The film's working title was The Gentleman from Paris, and some sources referred to it as Man with a Cloak. The film's opening credits end with the following written prologue: "In the lives of all men there are moments of mystery-for a man often yearns, and sometimes chooses, to wander alone and nameless. This is the tale of such a wanderer, once little known and less respected, whose real name later became immortal." According to Hollywood Reporter news items, Lionel Barrymore was originally cast in the role of "Thevenet." A M-G-M "Final Cast" list, dated June 5, 1951, includes Mercedes McCambridge as "bit girl," but she was not in the film and the inclusion May have been made in error. The Man with a Cloak was Joseph Cotten's first film at M-G-M since 1943's Gaslight (see AFI Catalog of Feature Films, 1941-50).

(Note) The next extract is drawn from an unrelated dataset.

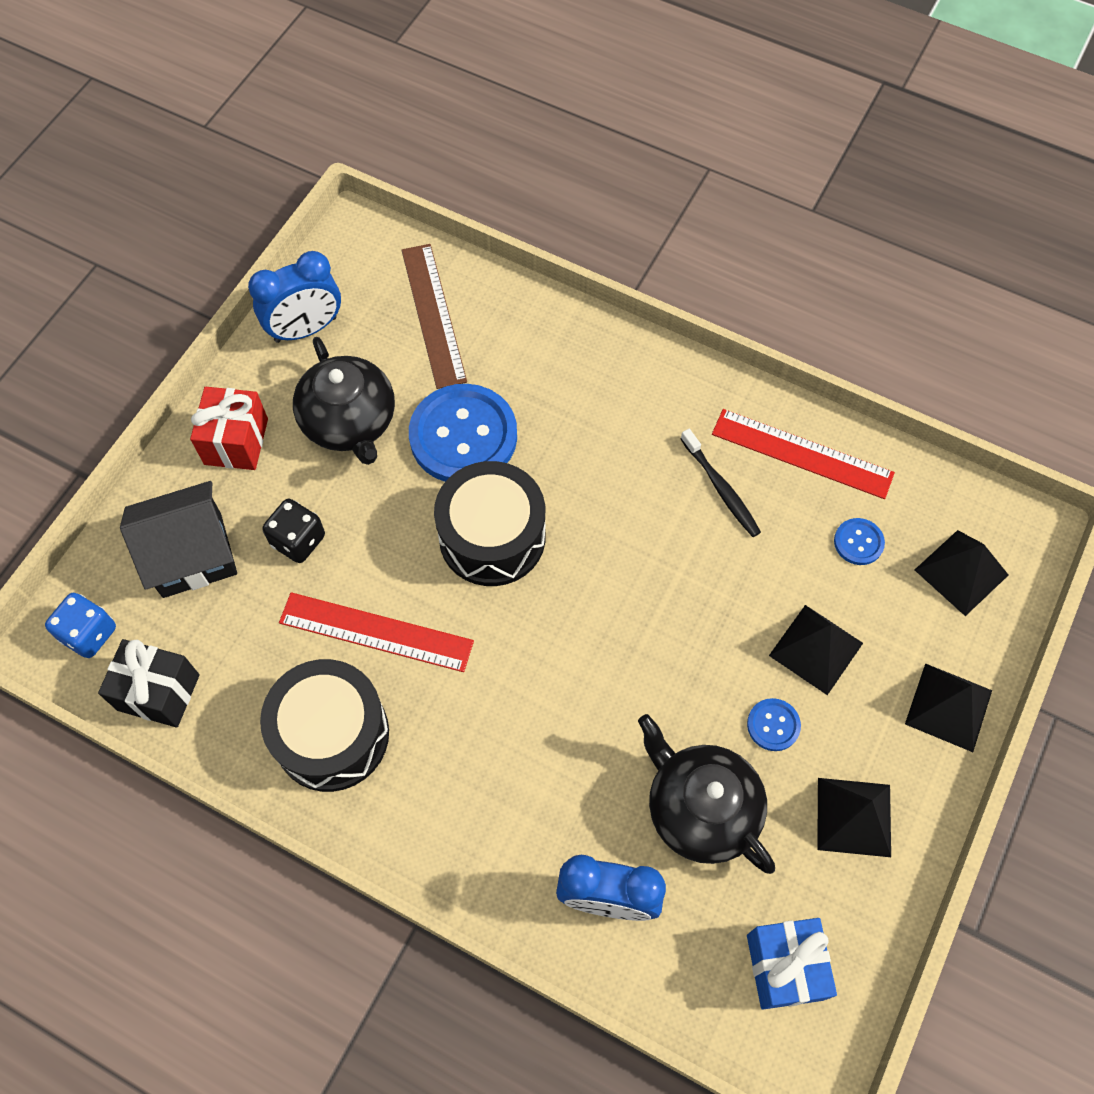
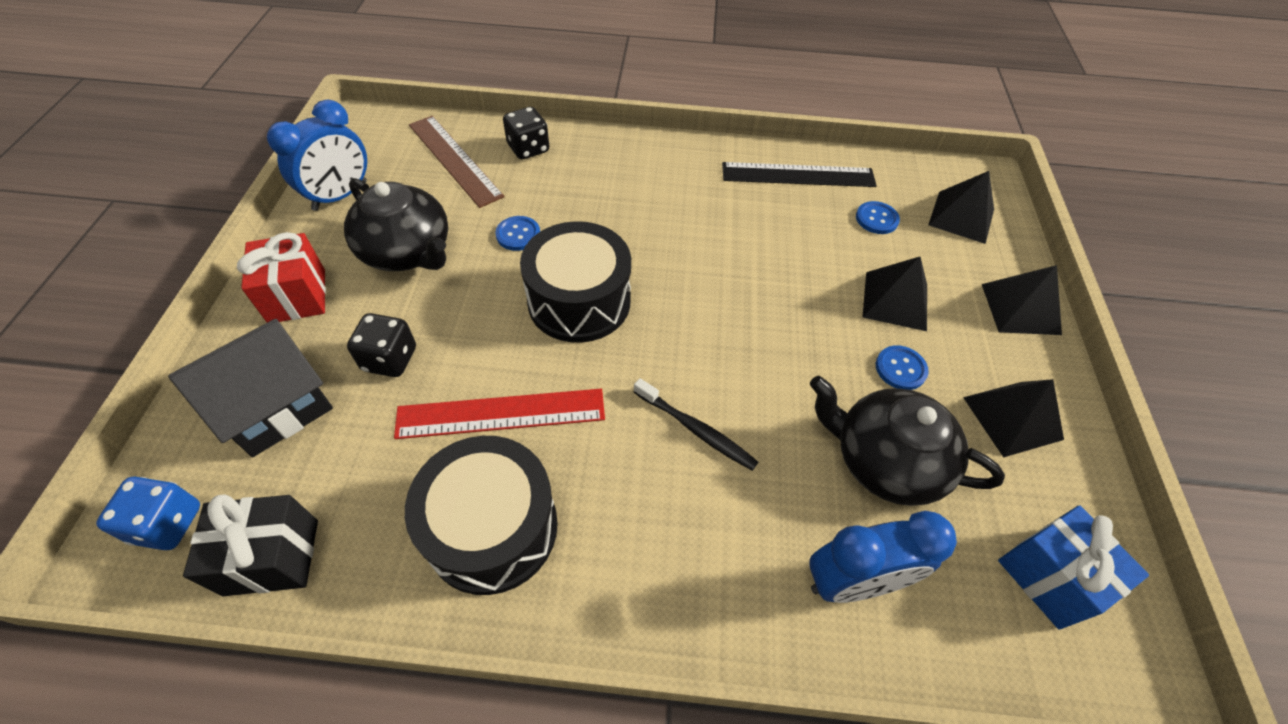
camera: 25 degrees left, 10 degrees down
blue button [409,384,517,482] -> blue button [495,216,540,251], size x0.44
black toothbrush [681,429,761,537] -> black toothbrush moved to [634,378,758,471]
red ruler [712,409,895,499] -> black ruler [722,162,877,187]
none -> black dice [503,107,549,159]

       During the film, "Dupin" recites the second verse of Edgar Allan Poe's 1845 poem "The Raven." Contrary to the implication in the film that no one would have known Poe's name in 1848, at that time he was already a highly regarded poet. Poe died in 1849 at the age of forty. For additional information on Poe and other films inspired by his life and works, please see the entry for The Loves of Edgar Allan Poe in AFI Catalog of Feature Films, 1941-50.